Work required:
Whenever a line in the following entries includes "tasks", tally it. Report nothing except the final count.

(Excerpts from a dataset)
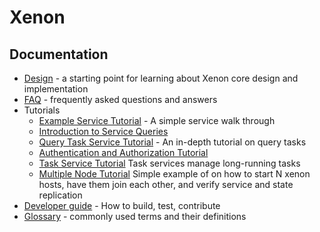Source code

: # Xenon

## Documentation

* [Design](./Design) - a starting point for learning about Xenon core design and implementation
* [FAQ](./FAQ) - frequently asked questions and answers
* Tutorials
  * [Example Service Tutorial](./Example-Service-Tutorial) - A simple service walk through
  * [Introduction to Service Queries](./Introduction-to-Service-Queries)
  * [Query Task Service Tutorial](./QueryTaskService) - An in-depth tutorial on query tasks
  * [Authentication and Authorization Tutorial](./Authentication-And-Authorization-Tutorial)
  * [Task Service Tutorial](./Task-Service-Tutorial) Task services manage long-running tasks
  * [Multiple Node Tutorial](/Multi-Node-Tutorial) Simple example of on how to start N xenon hosts, have them join each other, and verify service and state replication
* [Developer guide](./Developer-Guide) - How to build, test, contribute
* [Glossary](./Glossary) - commonly used terms and their definitions
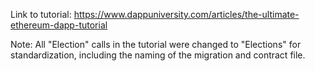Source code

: Link to tutorial: https://www.dappuniversity.com/articles/the-ultimate-ethereum-dapp-tutorial

Note: All "Election" calls in the tutorial were changed to "Elections" for standardization, including the naming of the migration and contract file.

Final answer:
2